Bamboo, Docker and Arch packaging problems
Today, after a long history of trial and error, I managed to let bamboo, docker and arch makepkg finally work together. This was way more effort than should be necessary, but for those that might find themselves in a similar situation, I decided to share my mileage.
Bamboo and Docker
So, as of recent, bamboo allows you to run your jobs on docker. This sounds really nice, especially for me, because it allows you to specify a clean environment to build packages in. I don’t want my bamboo machine to slowly collect all build dependencies, nor do I want to create a server farm of build environments.
The idea
The idea with bamboo and docker is, you give it a base image, and all your scripts run automatically on this base image. For me, this allows me to create an image with all build requirements pre-installed, so I only need to call makepkg. Simple right? Well, not really.
The reality
Bamboo works perfectly with docker. My older direct cmake invoking approach worked directly after getting my base image to the right state with dependencies. But, there was an interesting issue. Because of the way bamboo uses bitbucket and forwards the directory, somehow you can’t rely on git describe inside docker anymore. That’s a bit of a problem as I use tags to describe my versions. But ok.

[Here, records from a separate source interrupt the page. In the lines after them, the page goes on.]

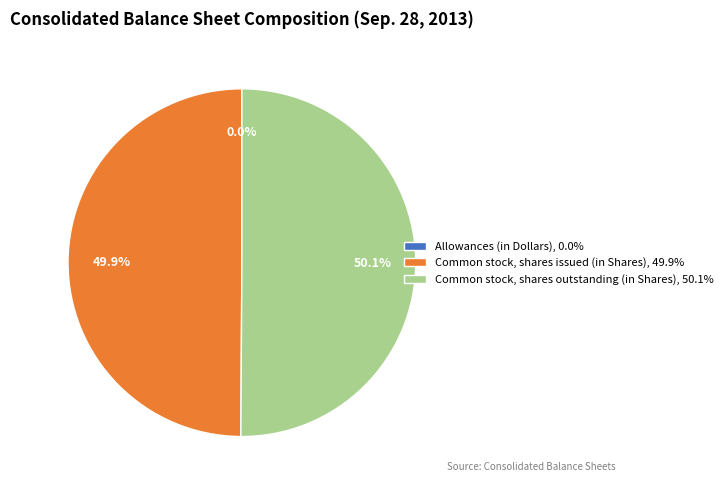

What portion of the pie excludes Common stock, shares issued (in Shares), 49.9%?

50.1%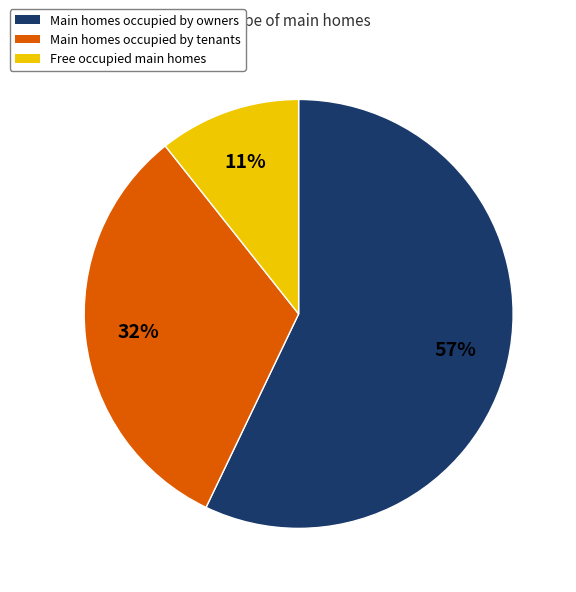

Which slice is the smallest?

Free occupied main homes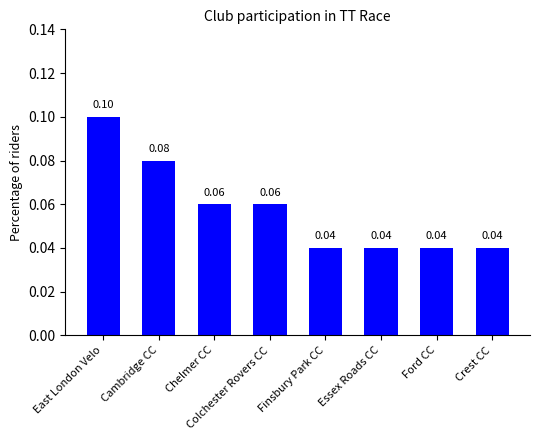

Read the value at Chelmer CC.

0.1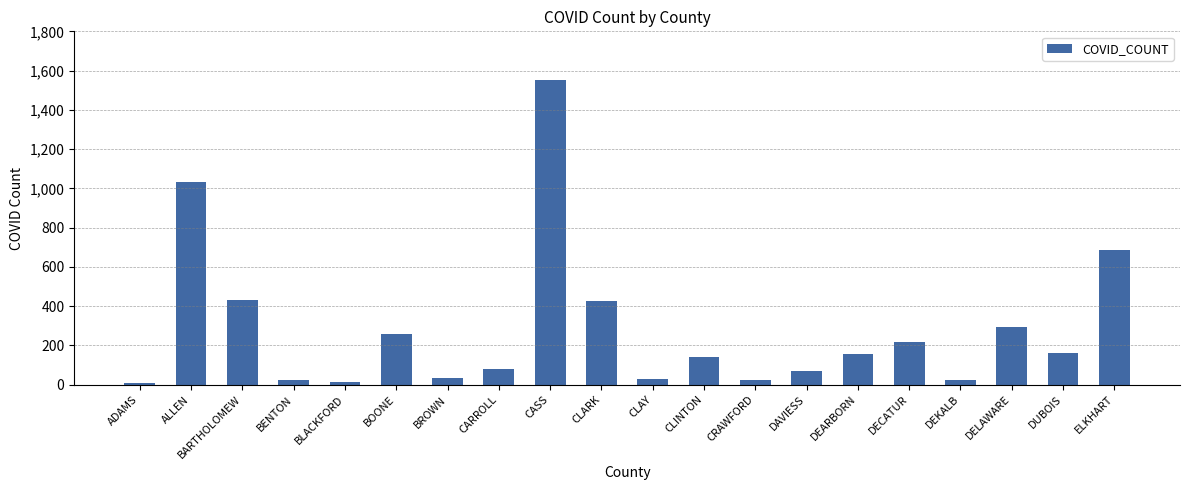

At which label does the data first exceed 158?

ALLEN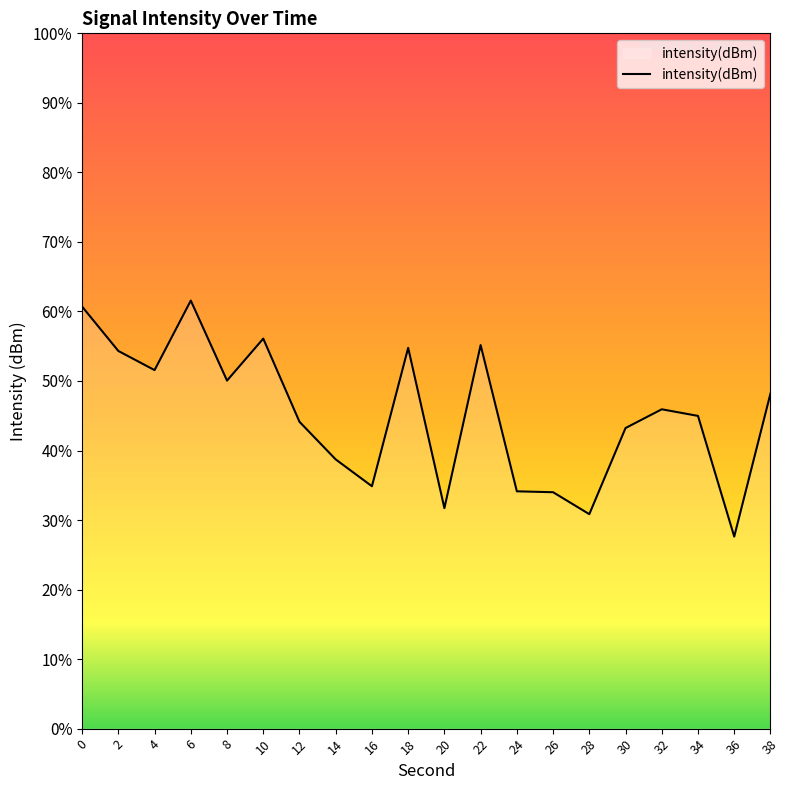

At which category does the chart reach its peak across all series?

6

The bigger problem shows up when I actually tried to switch from raw cmake to makepkg for arch package building. I wanted to use makepkg so I can get my pkg file all ready to go and you’d expect this would work in an arch base docker. Well, yes, the base image (with my dependencies added on top of it) are fine but how it’s ran is not. makepkg cannot be run as root.
Root root root
Yes, the docker image uses root. A lot of docker images are using root, makepkg won’t fly with that.
Try 1
After a long search, I thought I found the solution: using USER
to set the docker user.
Well, in theory this works, because it’s stored allongside the image, so makepkg (or any other command to be executed) will be ran under the specified user. However, this won’t work with bamboo, why? Because it runs its initialisation scripts with -u root
. Yes, so the directories you get from docker are basically owned by root. So anything using the configured USER
will fail on permissions. Not only that, certain other non -u root
steps in bamboo also fail. Very ugly.
Try 2
Next approach, accept the root start, but inside the docker, start dropping privileges using su-exec
. This stops the complaint by makepkg
but, oh no, it’s in root owned space. Well, let’s chown
stuff. Nope, it might seem to be owned by someone else, but still only root may touch.
Try 3
Well, last try is best try. It’s cumbersome but, in the end it worked. Start as root, chmod
the bamboo provided stuff (necessary as permissions are really tight). Next as our regular user, use its home directory to create the actual build directory. Copy over as our regular user the required files. cd
into it and run makepkg. Finally copy over our result as root back into bamboo accessible space.
Finally, this works. But, if bamboo could run docker steps without root, this would be much easier.
The result of all this hard work can be found here
Note that this does some additional things.
Solution
Prepare
In order to get a good version, we do the following:
- Get the source
- Initialize any submodules (because bamboo doesn’t really do that reliably)
- Go peek into the source to get our git version
- Remove any bloat, like bamboo-specs
- Move the dist dir outside, we need it later but source tarball doesn’t (really)
- Put it into a VERSION file for CMake later on
- Rename the dir to project-VERSION because most packagers expect the folder to match the tarball
- Tarball it up, excluding any hidden files because these are likely unimportant
- Modify the PKGBUILD file
- Replace VERSION with what we learned
- Replace md5-{filename}-md5 by the actual md5 hashes of all the created files
- Let bamboo extract artifacts
- source tarball
- distribute files to use by packaging tools
This makes a nice clean tarball which can be used by the package specifications defined in ‘dist’
Build Arch
Next, we have enough to build the arch package
- Get the tarball and dist
- Create our temp directory in ‘/home/builder/temp’
- Chmod everything in bamboo directory to be world readable
- As the builder user
- Copy over all of the files in bamboo to ‘/home/builder/temp’
- Invoke ‘makepkg’
- Back to root, copy over the generated pkg
- Let bamboo extract artifacts
- the generated pkg
This can be extended easily to custom recipes for other distributions. And since the source is in a separate stage, all distros can be rebuilt in parallel, just as jobs generally run.